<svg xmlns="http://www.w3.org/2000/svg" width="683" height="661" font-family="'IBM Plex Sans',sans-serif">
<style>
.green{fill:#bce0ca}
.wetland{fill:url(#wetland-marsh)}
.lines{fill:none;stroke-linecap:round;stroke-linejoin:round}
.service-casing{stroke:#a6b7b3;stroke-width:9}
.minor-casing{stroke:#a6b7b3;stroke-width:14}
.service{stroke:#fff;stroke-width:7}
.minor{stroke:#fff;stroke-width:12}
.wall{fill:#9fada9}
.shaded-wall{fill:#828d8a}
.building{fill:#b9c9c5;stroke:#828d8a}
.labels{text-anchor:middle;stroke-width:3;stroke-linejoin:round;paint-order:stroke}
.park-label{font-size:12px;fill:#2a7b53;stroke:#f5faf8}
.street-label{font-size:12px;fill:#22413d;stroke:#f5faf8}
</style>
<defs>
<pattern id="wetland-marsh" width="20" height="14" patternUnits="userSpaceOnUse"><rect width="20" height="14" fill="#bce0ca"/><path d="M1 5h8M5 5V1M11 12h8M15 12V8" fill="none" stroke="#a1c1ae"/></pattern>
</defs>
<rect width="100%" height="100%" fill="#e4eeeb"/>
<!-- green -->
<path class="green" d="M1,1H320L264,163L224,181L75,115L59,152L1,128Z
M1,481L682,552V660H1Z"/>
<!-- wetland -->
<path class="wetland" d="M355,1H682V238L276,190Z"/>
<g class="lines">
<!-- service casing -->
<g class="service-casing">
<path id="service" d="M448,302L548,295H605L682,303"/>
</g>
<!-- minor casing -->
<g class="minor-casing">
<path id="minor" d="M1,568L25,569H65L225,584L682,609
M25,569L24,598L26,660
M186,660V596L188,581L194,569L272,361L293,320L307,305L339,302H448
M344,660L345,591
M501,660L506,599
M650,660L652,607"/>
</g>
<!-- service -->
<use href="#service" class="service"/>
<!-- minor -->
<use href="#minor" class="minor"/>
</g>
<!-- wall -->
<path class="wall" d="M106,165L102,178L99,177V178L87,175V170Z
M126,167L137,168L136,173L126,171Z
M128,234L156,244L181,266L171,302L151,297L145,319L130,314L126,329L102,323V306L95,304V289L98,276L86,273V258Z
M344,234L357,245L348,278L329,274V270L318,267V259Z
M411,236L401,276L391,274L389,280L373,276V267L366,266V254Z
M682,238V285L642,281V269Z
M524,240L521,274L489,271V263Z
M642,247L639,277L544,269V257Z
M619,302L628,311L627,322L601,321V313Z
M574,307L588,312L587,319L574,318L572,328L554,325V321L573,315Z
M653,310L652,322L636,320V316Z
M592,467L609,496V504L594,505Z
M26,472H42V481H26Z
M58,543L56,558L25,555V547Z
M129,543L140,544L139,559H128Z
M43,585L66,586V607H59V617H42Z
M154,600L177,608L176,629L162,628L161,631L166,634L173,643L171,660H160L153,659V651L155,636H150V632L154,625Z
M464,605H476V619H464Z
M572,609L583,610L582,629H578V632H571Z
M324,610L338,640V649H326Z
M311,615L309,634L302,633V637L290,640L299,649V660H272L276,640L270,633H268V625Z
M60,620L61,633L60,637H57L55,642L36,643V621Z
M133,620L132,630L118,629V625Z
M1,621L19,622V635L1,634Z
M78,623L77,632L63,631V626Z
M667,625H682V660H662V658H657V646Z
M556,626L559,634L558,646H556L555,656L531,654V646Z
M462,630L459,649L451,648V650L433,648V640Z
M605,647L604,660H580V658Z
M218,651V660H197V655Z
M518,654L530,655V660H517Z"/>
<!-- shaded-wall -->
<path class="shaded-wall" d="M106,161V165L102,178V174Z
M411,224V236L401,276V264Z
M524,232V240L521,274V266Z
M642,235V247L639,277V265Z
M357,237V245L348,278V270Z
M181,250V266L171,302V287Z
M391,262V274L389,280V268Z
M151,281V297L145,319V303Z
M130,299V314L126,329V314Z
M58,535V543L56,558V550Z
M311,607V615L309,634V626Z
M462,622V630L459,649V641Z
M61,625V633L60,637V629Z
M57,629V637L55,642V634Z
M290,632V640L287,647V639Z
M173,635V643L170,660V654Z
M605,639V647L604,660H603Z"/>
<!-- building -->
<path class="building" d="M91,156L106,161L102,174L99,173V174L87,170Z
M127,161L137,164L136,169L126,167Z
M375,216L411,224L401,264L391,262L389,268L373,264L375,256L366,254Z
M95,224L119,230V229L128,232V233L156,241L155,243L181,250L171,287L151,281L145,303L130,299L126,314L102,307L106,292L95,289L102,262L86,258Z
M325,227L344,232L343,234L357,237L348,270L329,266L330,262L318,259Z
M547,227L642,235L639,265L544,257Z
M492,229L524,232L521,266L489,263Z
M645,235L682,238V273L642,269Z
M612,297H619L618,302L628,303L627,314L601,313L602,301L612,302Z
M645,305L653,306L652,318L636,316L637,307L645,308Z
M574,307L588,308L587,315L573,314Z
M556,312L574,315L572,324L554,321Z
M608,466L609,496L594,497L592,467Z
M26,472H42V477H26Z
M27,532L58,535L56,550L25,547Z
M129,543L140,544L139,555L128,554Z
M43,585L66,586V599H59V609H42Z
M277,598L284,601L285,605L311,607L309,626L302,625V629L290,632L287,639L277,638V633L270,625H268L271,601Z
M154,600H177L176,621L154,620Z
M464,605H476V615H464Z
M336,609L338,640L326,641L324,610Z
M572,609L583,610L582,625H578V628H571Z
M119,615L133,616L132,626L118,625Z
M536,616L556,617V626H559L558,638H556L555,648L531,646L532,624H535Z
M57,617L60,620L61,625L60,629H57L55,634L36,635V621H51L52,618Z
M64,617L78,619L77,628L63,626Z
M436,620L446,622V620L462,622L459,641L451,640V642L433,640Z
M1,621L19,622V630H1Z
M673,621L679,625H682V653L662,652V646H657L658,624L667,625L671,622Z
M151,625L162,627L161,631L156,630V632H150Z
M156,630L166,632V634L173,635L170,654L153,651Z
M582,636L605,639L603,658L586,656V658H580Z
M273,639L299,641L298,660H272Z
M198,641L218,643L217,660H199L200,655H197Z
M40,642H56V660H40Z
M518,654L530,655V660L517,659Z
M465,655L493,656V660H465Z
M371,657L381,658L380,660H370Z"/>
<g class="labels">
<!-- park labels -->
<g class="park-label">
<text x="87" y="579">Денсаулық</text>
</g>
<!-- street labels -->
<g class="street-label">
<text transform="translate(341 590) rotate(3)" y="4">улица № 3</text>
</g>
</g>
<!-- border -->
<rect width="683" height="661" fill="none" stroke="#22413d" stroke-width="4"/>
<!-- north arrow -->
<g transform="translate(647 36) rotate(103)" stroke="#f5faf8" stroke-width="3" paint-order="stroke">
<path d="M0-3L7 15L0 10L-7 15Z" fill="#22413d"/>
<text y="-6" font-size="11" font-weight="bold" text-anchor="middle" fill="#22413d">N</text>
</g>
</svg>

- [REQUIRED ACTION]: Please write out the whole of the material exactly.

- [OUTPUT FOR THIS TASK]:
<svg xmlns="http://www.w3.org/2000/svg" width="683" height="661" font-family="'IBM Plex Sans',sans-serif">
<style>
.green{fill:#bce0ca}
.wetland{fill:url(#wetland-marsh)}
.lines{fill:none;stroke-linecap:round;stroke-linejoin:round}
.service-casing{stroke:#a6b7b3;stroke-width:9}
.minor-casing{stroke:#a6b7b3;stroke-width:14}
.service{stroke:#fff;stroke-width:7}
.minor{stroke:#fff;stroke-width:12}
.wall{fill:#9fada9}
.shaded-wall{fill:#828d8a}
.building{fill:#b9c9c5;stroke:#828d8a}
.labels{text-anchor:middle;stroke-width:3;stroke-linejoin:round;paint-order:stroke}
.park-label{font-size:12px;fill:#2a7b53;stroke:#f5faf8}
.street-label{font-size:12px;fill:#22413d;stroke:#f5faf8}
</style>
<defs>
<pattern id="wetland-marsh" width="20" height="14" patternUnits="userSpaceOnUse"><rect width="20" height="14" fill="#bce0ca"/><path d="M1 5h8M5 5V1M11 12h8M15 12V8" fill="none" stroke="#a1c1ae"/></pattern>
</defs>
<rect width="100%" height="100%" fill="#e4eeeb"/>
<!-- green -->
<path class="green" d="M1,1H320L264,163L224,181L75,115L59,152L1,128Z
M1,481L682,552V660H1Z"/>
<!-- wetland -->
<path class="wetland" d="M355,1H682V238L276,190Z"/>
<g class="lines">
<!-- service casing -->
<g class="service-casing">
<path id="service" d="M448,302L548,295H605L682,303"/>
</g>
<!-- minor casing -->
<g class="minor-casing">
<path id="minor" d="M1,568L25,569H65L225,584L682,609
M25,569L24,598L26,660
M186,660V596L188,581L194,569L272,361L293,320L307,305L339,302H448
M344,660L345,591
M501,660L506,599
M650,660L652,607"/>
</g>
<!-- service -->
<use href="#service" class="service"/>
<!-- minor -->
<use href="#minor" class="minor"/>
</g>
<!-- wall -->
<path class="wall" d="M106,165L102,178L99,177V178L87,175V170Z
M126,167L137,168L136,173L126,171Z
M128,234L156,244L181,266L171,302L151,297L145,319L130,314L126,329L102,323V306L95,304V289L98,276L86,273V258Z
M344,234L357,245L348,278L329,274V270L318,267V259Z
M411,236L401,276L391,274L389,280L373,276V267L366,266V254Z
M682,238V285L642,281V269Z
M524,240L521,274L489,271V263Z
M642,247L639,277L544,269V257Z
M619,302L628,311L627,322L601,321V313Z
M574,307L588,312L587,319L574,318L572,328L554,325V321L573,315Z
M653,310L652,322L636,320V316Z
M592,467L609,496V504L594,505Z
M26,472H42V481H26Z
M58,543L56,558L25,555V547Z
M129,543L140,544L139,559H128Z
M43,585L66,586V607H59V617H42Z
M154,600L177,608L176,629L162,628L161,631L166,634L173,643L171,660H160L153,659V651L155,636H150V632L154,625Z
M464,605H476V619H464Z
M572,609L583,610L582,629H578V632H571Z
M324,610L338,640V649H326Z
M311,615L309,634L302,633V637L290,640L299,649V660H272L276,640L270,633H268V625Z
M60,620L61,633L60,637H57L55,642L36,643V621Z
M133,620L132,630L118,629V625Z
M1,621L19,622V635L1,634Z
M78,623L77,632L63,631V626Z
M667,625H682V660H662V658H657V646Z
M556,626L559,634L558,646H556L555,656L531,654V646Z
M462,630L459,649L451,648V650L433,648V640Z
M605,647L604,660H580V658Z
M218,651V660H197V655Z
M518,654L530,655V660H517Z"/>
<!-- shaded-wall -->
<path class="shaded-wall" d="M106,161V165L102,178V174Z
M411,224V236L401,276V264Z
M524,232V240L521,274V266Z
M642,235V247L639,277V265Z
M357,237V245L348,278V270Z
M181,250V266L171,302V287Z
M391,262V274L389,280V268Z
M151,281V297L145,319V303Z
M130,299V314L126,329V314Z
M58,535V543L56,558V550Z
M311,607V615L309,634V626Z
M462,622V630L459,649V641Z
M61,625V633L60,637V629Z
M57,629V637L55,642V634Z
M290,632V640L287,647V639Z
M173,635V643L170,660V654Z
M605,639V647L604,660H603Z"/>
<!-- building -->
<path class="building" d="M91,156L106,161L102,174L99,173V174L87,170Z
M127,161L137,164L136,169L126,167Z
M375,216L411,224L401,264L391,262L389,268L373,264L375,256L366,254Z
M95,224L119,230V229L128,232V233L156,241L155,243L181,250L171,287L151,281L145,303L130,299L126,314L102,307L106,292L95,289L102,262L86,258Z
M325,227L344,232L343,234L357,237L348,270L329,266L330,262L318,259Z
M547,227L642,235L639,265L544,257Z
M492,229L524,232L521,266L489,263Z
M645,235L682,238V273L642,269Z
M612,297H619L618,302L628,303L627,314L601,313L602,301L612,302Z
M645,305L653,306L652,318L636,316L637,307L645,308Z
M574,307L588,308L587,315L573,314Z
M556,312L574,315L572,324L554,321Z
M608,466L609,496L594,497L592,467Z
M26,472H42V477H26Z
M27,532L58,535L56,550L25,547Z
M129,543L140,544L139,555L128,554Z
M43,585L66,586V599H59V609H42Z
M277,598L284,601L285,605L311,607L309,626L302,625V629L290,632L287,639L277,638V633L270,625H268L271,601Z
M154,600H177L176,621L154,620Z
M464,605H476V615H464Z
M336,609L338,640L326,641L324,610Z
M572,609L583,610L582,625H578V628H571Z
M119,615L133,616L132,626L118,625Z
M536,616L556,617V626H559L558,638H556L555,648L531,646L532,624H535Z
M57,617L60,620L61,625L60,629H57L55,634L36,635V621H51L52,618Z
M64,617L78,619L77,628L63,626Z
M436,620L446,622V620L462,622L459,641L451,640V642L433,640Z
M1,621L19,622V630H1Z
M673,621L679,625H682V653L662,652V646H657L658,624L667,625L671,622Z
M151,625L162,627L161,631L156,630V632H150Z
M156,630L166,632V634L173,635L170,654L153,651Z
M582,636L605,639L603,658L586,656V658H580Z
M273,639L299,641L298,660H272Z
M198,641L218,643L217,660H199L200,655H197Z
M40,642H56V660H40Z
M518,654L530,655V660L517,659Z
M465,655L493,656V660H465Z
M371,657L381,658L380,660H370Z"/>
<g class="labels">
<!-- park labels -->
<g class="park-label">
<text x="87" y="579">Денсаулық</text>
</g>
<!-- street labels -->
<g class="street-label">
<text transform="translate(341 590) rotate(3)" y="4">улица № 3</text>
</g>
</g>
<!-- border -->
<rect width="683" height="661" fill="none" stroke="#22413d" stroke-width="4"/>
<!-- north arrow -->
<g transform="translate(647 36) rotate(103)" stroke="#f5faf8" stroke-width="3" paint-order="stroke">
<path d="M0-3L7 15L0 10L-7 15Z" fill="#22413d"/>
<text y="-6" font-size="11" font-weight="bold" text-anchor="middle" fill="#22413d">N</text>
</g>
</svg>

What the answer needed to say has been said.